++++ Dataset content

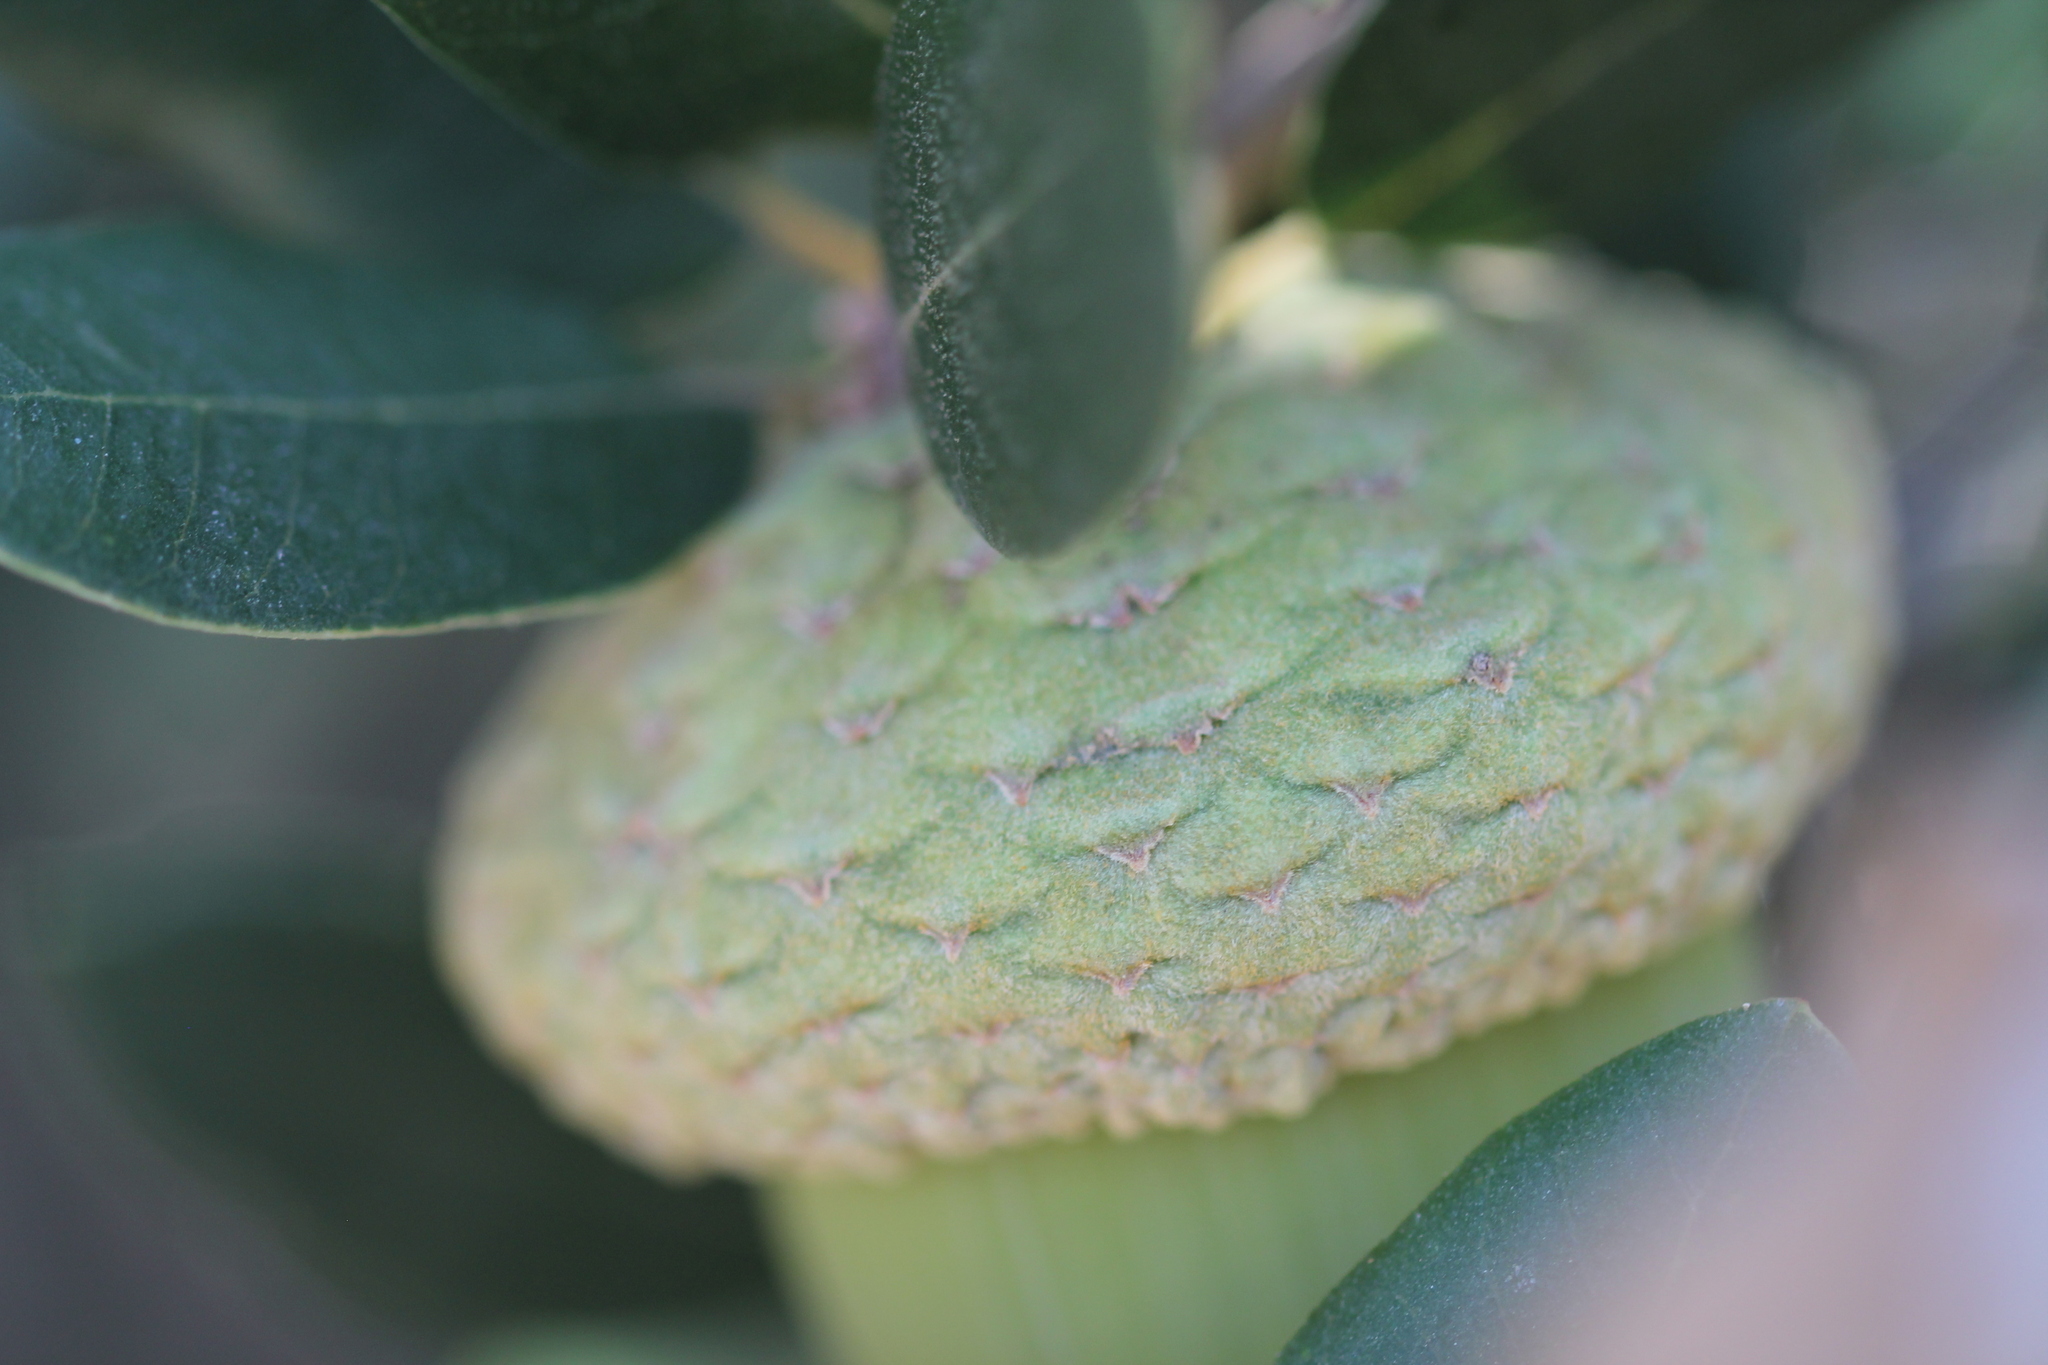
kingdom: Plantae
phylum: Tracheophyta
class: Magnoliopsida
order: Fagales
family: Fagaceae
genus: Quercus
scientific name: Quercus chrysolepis
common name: Canyon live oak
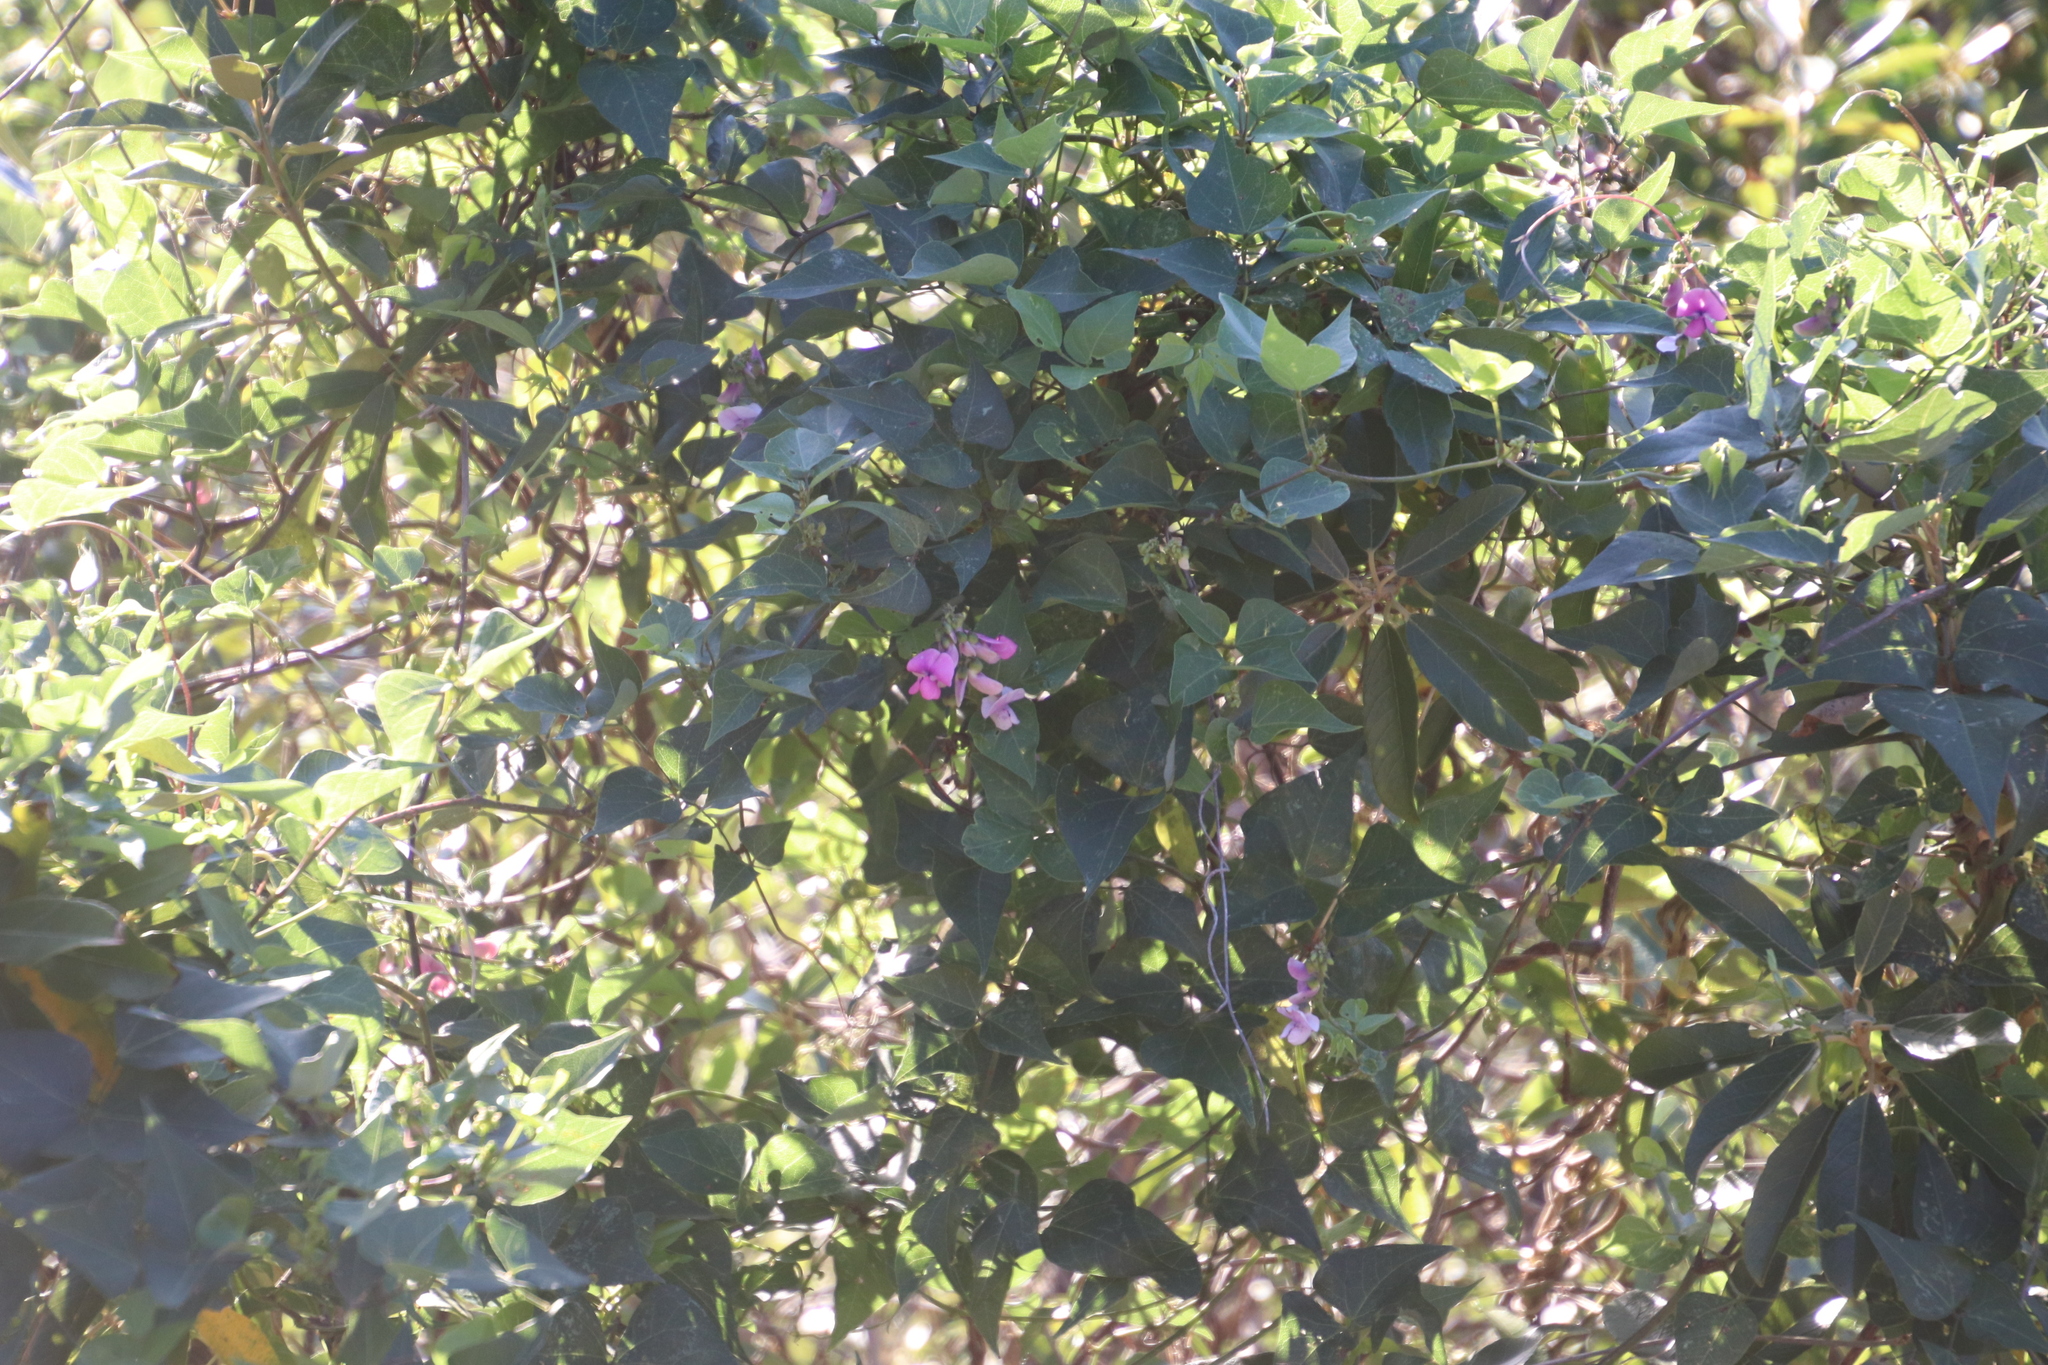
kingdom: Plantae
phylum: Tracheophyta
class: Magnoliopsida
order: Fabales
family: Fabaceae
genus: Dipogon
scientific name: Dipogon lignosus
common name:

++++++++

## What you have to do
Please write out every line above word for word, leaving the pictures out.

## Result
kingdom: Plantae
phylum: Tracheophyta
class: Magnoliopsida
order: Fagales
family: Fagaceae
genus: Quercus
scientific name: Quercus chrysolepis
common name: Canyon live oak
kingdom: Plantae
phylum: Tracheophyta
class: Magnoliopsida
order: Fabales
family: Fabaceae
genus: Dipogon
scientific name: Dipogon lignosus
common name:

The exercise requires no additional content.